Vladimir NORKIN’s research

 

Research directions:

 

Stochastic integer and global optimization

In Norkin, Pflug and Ruszczynski (1998), Norkin, Ermoliev and Ruszczynski (1998) a Stochastic Branch and Bound method for solving stochastic integer and stochastic global optimization problems is developed. The method is based on specific (stochastic lower and upper) bounds of optimal values of stochastic programming problems. For different classes of problems such bounds can be obtained by means of interchanging minimization and expectation (or probability) operators (the so-called interchange relaxation, Norkin (1993b)). For many linear stochastic programming problems such bounds can be calculated explicitly and for the others one has to solve some deterministic estimation optimization problems with randomly taken data. Convergence conditions a.s. and with probability 1-e are established. In Norkin (1998) the Stochastic Branch and Bound method is extended for a global optimization of probability functions.

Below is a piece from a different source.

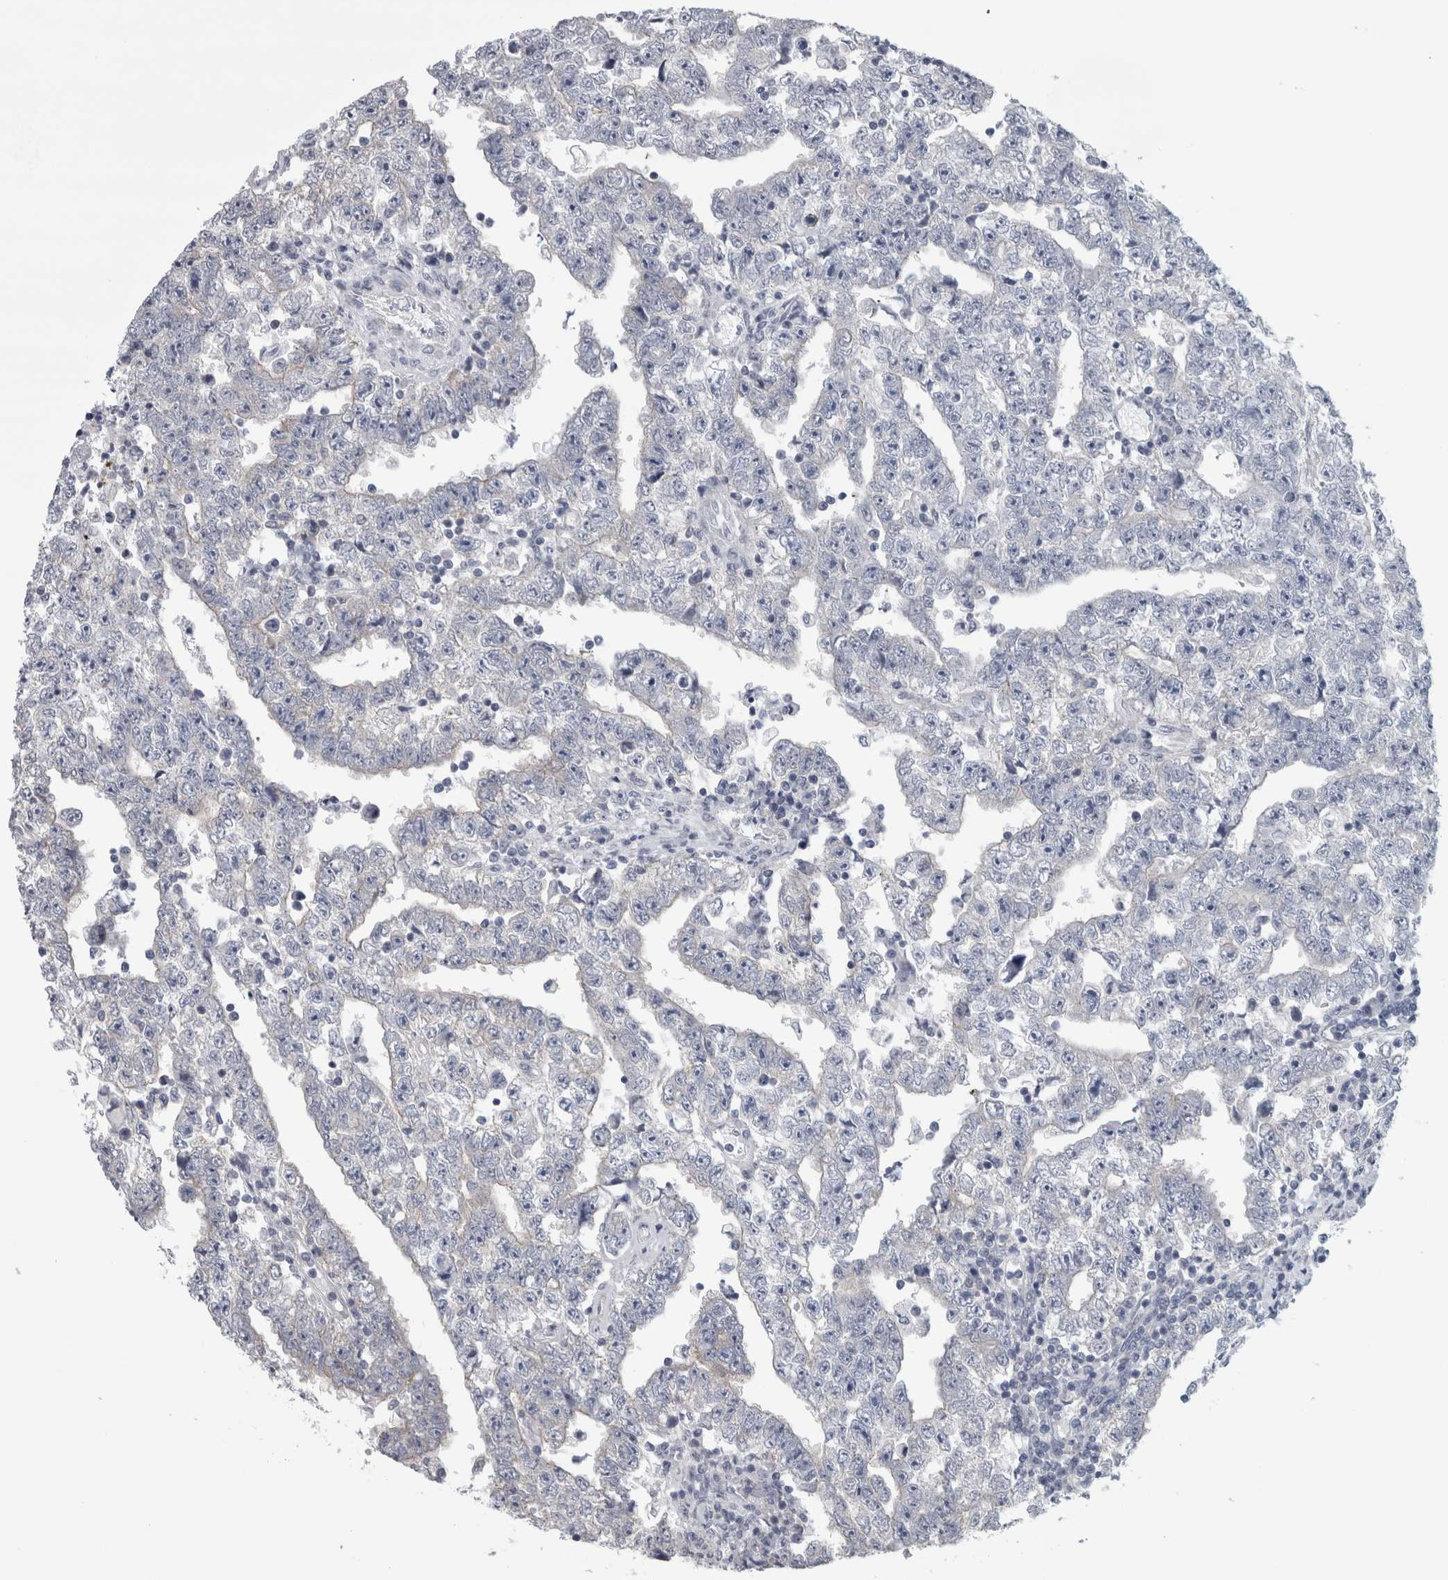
{"staining": {"intensity": "negative", "quantity": "none", "location": "none"}, "tissue": "testis cancer", "cell_type": "Tumor cells", "image_type": "cancer", "snomed": [{"axis": "morphology", "description": "Carcinoma, Embryonal, NOS"}, {"axis": "topography", "description": "Testis"}], "caption": "DAB immunohistochemical staining of human embryonal carcinoma (testis) demonstrates no significant expression in tumor cells.", "gene": "PRRC2C", "patient": {"sex": "male", "age": 25}}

In Norkin (1992) a minorant approach to global optimization is developed. As a source of global information on a problem function general tangent minorants to the function graph are used. In particular minorant tangent cones and paraboloids can be employed. A calculus of tangent minorants is developed. Pijavski’s global optimization method is generalized to general constrained global optimization problems.

In Norkin (1993), Norkin and Onischenko (2003 - 2005) a concept of stochastic tangent minorants is introduced and on this basis the method is extended to multiextremal stochastic optimization problems with expectation/probability type functions. As a stochastic tangent minorant of an expectation function one can use a tangent minorant of the corresponding random function. In this case exact calculation of minorants for the expectation function may be problematic but the calculation of stochastic minorants is possible in many cases.

 

Selected references

Norkin V.I., Pflug G.Ch. and Ruszczynski A. (1998). A branch and bound method for stochastic global optimization, Math. Progr., 1998, V. 83, 425-450 (see also IIASA Working Paper WP-96-065, Abstract ).

Norkin V.I., Ermoliev Y.M. and Ruszczynski A. (1998). On optimal allocation of indivisibles under uncertainty, Operations Research, 1998, Vol. 46, N 3, 381-395 (see also IIASA Working paper WP-94-21, Abstract ).

Norkin V.I. (1993b). Global Stochastic Optimization: Branch and Probabilistic Bound Method, In Methods of Control and Decision-Making under Risk and Uncertainty, Ed. Yu.M.Ermoliev, Glushkov Institute of Cybernetics, Kiev, 1993, 3-12 (In Russian).

Norkin V.I. (1998). Global Optimization of Probabilities by the Stochastic Branch and Bound Method, Proceedings of 3rd GAMM/IFIP Workshop (Neubiberg/Munchen, 1996), Stochastic optimization: Numerical methods and technical applications, Lecture Notes in Economics and Mathematical Systems 458, Berlin, Springer, 1998, 186-201.

Norkin V.I. (1992b).On Pijavski’s method for solving general global optimization problem, Zhurnal Vychislitel'noj Matematiki i Matematicheskoj Fiziki, 1992, N 7, 992-1006 (in Russian, English translation in Comp. Maths and Math. Phys., 1992, N 7, 873-886).  

Norkin V.I., Onischenko B.O. (2003). On stochastic analogue of Piyavski’s global optimization method, Teoria optimalnyh risheniy (Theory of optimal decisions), Ed. N.Z.Shor, Glushkov Institute of Cybernetics, Kiev, 2003, 64-70 (In Russian).

Norkin V.I., Onischenko B.O. (2004). On the global minimization of minimum functions by the minorant method, Teoria optimalnyh risheniy (Theory of optimal decisions), Ed. N.Z.Shor, Glushkov Institute of Cybernetics, Kiev, 2004, No. 3, pp. 56-63.

Norkin V.I., Onischenko B.O. (2004). A branch and bound method with minorant estimates used to solve stochastic global optimization problems, Komputernaya matematika (Computer mathematics), Institute of Cybernetics, Kiev, 2004, N 1, pp. 91-101.

Norkin V.I., Onischenko B.O. (2005). Minorant methods of stochastic global optimization // Cybernetics and systems analysis. – Vol. 41 (2005). – No.2. – P. 203-214 (Translated from Kibernetika i Sistemnyi Analiz, No. 2, pp. 56–70, 2005).